Given text
============================================================
- The paper presents a novel framework that quantifies prompt-response semantic drift to assess hallucination fidelity in large language models using divergence metrics.
- It utilizes joint clustering of sentence embeddings and multiple information-theoretic metrics, including Jensen-Shannon divergence and Wasserstein distance, for detailed response evaluation.
- Experimental analysis demonstrates the framework’s capability to detect varying semantic shifts from factual to creative prompts, emphasizing its diagnostic utility.
Semantic Divergence Metrics for Faithfulness Hallucination Detection in LLMs
Introduction
The paper "Prompt-Response Semantic Divergence Metrics for Faithfulness Hallucination and Misalignment Detection in LLMs" introduces a novel framework for detecting intrinsic faithfulness hallucinations in LLMs. These hallucinations occur when model responses deviate significantly from the given input context. The proposed Semantic Divergence Metrics (SDM) framework seeks to quantify the semantic alignment between prompts and responses, offering a prompt-aware approach that improves upon the limitations of existing methods.
Methodology
Overview
The SDM framework utilizes joint clustering on sentence embeddings to establish a shared topic space for both prompts and responses, allowing for a detailed semantic comparison. The framework is designed to operate in a black-box setting, focusing on real-time detection of faithfulness hallucinations.
Key Components
- Prompt-aware Testing: The framework generates multiple responses to semantically equivalent paraphrased prompts, deepening the analysis of response consistency.
- Joint Embedding Clustering: Sentence embeddings from prompts and responses are clustered together to create a shared semantic topic space.
- Semantic Divergence Metrics: A suite of information-theoretic metrics, including Jensen-Shannon divergence and Wasserstein distance, are computed to measure semantic drift.
- Semantic Box Framework: This diagnostic tool integrates various metrics to classify different LLM response types, such as confident confabulations.
Algorithmic Framework
The paper presents a detailed, multi-step algorithm for implementing the SDM framework:
- Data Generation and Embedding: Generate paraphrases and corresponding responses, and embed the sentences using a sentence-transformer.
- Joint Clustering: Cluster the combined prompt-response embeddings to identify the shared topic space.
- Metric Calculation: Compute diverse metrics, such as Jensen-Shannon divergence and Wasserstein distance, to assess semantic alignment.
- Hallucination Score: The final hallucination score SH​ is calculated as a weighted sum of the divergence metrics, normalized by prompt complexity.
============================================================
What this exercise asks
1. In the text on Semantic Divergence Metrics, how is the final hallucination score calculated?
2. Continue the text on Semantic Divergence Metrics, starting after its last sentence.
============================================================
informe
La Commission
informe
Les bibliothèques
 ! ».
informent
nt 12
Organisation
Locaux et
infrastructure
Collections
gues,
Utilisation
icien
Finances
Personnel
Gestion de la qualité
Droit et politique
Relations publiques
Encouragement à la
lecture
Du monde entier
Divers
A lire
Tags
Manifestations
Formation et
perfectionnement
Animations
============================================================
Responses to the tasks
1. It is calculated as a weighted sum of the divergence metrics, normalized by prompt complexity.

2.
Experimental Analysis
Experiment Set A: Stability Gradient
- Prompts: Designed to test varying degrees of stability, from factual (Hubble) to interpretive (Hamlet), to creative (AGI Dilemma).
- Findings: The framework effectively tracked the stability gradient, with higher SH​ scores for more creative prompts.
- Diagnostic Power: Visual heatmaps and co-occurrence distributions illustrated distinct response patterns across different stability scenarios.


Figure 1: Averaged Topic Co-occurrence Distributions for Experiment Set A. The heatmaps show the averaged joint probability $P_{\text{avg}(X,Y)$.
Experiment Set B: Diverse Prompt Types
- Prompts: Spanned a range from factual to nonsensical, including a forced hallucination scenario.
- Insights: Low SH​ scores were observed for grounded responses, while the forced hallucination prompt revealed the model's confident evasion strategy.
- Semantic Exploration: KL Divergence served as a critical indicator of the model's generative exploration under different constraints.



Figure 2: Averaged Topic Co-occurrence Distributions for Experiment Set B. The heatmaps show the averaged joint probability $P_{\text{avg}(X,Y)$.
Conclusion
The SDM framework advances the detection of hallucinations in LLMs by providing a prompt-aware, diagnostic approach grounded in information theory. It captures both thematic and content-level semantic shifts, offering insights into semantic exploration and response stability. While effective, the framework's context-dependent nature suggests future work on self-calibrating methods to enhance its applicability across diverse tasks. This paper presents a step towards more reliable and interpretable hallucination assessment for modern LLM deployments.